Conservation Biology (BIO/ESS 149)
Spring 2014; Fall 2016; Spring 2018: Four credit hours plus optional field credit.
Detailed examination of the evolutionary, ecological, management, and policy issues related to the conservation of ecosystems, species, and genetic diversity. Theory and practical aspects of biological conservation are presented, with special reference to case studies from California.
Flora of California (BIO/ESS 133/ES 292)
Spring 2015; Spring 2016; Spring 2017; Spring 2019: Five credit hours
Introduces students to the plant diversity of California and trains students in plant taxonomy. Consists of lectures, discussions, and field trips. Field trips focus on plant identification in coastal, Central Valley, and Sierra Nevada ecosystems and help illustrate concepts presented in lecture such as endemism, plant/soil interactions, and vegetation types.

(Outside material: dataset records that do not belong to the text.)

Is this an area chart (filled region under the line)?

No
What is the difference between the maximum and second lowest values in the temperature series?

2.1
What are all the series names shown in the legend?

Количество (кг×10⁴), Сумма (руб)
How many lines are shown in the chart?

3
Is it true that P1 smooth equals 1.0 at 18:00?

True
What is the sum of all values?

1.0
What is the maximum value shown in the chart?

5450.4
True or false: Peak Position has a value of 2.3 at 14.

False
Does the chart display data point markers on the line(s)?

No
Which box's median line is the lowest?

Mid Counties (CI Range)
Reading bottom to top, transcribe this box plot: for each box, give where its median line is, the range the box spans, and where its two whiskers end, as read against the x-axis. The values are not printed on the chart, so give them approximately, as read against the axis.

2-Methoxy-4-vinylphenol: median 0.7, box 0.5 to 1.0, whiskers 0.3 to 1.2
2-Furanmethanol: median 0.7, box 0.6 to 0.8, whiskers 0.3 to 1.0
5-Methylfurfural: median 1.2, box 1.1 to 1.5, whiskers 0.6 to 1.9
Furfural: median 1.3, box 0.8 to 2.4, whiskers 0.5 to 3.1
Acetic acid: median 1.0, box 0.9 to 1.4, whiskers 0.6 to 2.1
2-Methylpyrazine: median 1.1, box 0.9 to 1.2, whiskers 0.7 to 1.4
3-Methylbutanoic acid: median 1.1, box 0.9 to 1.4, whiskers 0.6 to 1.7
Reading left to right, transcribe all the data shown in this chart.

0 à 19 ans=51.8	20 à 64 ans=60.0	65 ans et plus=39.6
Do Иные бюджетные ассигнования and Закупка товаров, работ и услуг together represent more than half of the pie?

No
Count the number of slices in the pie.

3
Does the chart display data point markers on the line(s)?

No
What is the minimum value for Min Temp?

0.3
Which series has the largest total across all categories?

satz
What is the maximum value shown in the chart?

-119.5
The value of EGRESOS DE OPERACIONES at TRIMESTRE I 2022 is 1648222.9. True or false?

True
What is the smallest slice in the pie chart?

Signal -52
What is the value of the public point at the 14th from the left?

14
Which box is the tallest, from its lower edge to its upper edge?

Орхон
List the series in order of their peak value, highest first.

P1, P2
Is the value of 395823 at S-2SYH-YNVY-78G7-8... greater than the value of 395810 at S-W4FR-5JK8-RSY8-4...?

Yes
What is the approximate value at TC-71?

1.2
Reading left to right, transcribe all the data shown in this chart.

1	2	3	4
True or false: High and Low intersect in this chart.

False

Ecological Genetics (ES/QSB 292)
Fall 2015; Fall 2018: Three credit hours
This graduate course reviews theory and experimental methods in quantitative genetics and molecular ecology to infer ecological, evolutionary, and genetic processes. Topic areas include natural selection and biological adaptation, the analysis of quantitative traits, landscape genetics—including estimating gene flow and population size—inferring past processes—from bottlenecks to radiations—and conservation genetics and genomics among other topics.
Genetics (BIO 140)
Fall 2017: Four credit hours
A survey course of genetics. Includes concepts of inheritance, structure and function of genes and genomes, recombination, genetic mapping, gene regulation, mutations, recombinant DNA technology including labs and discussions.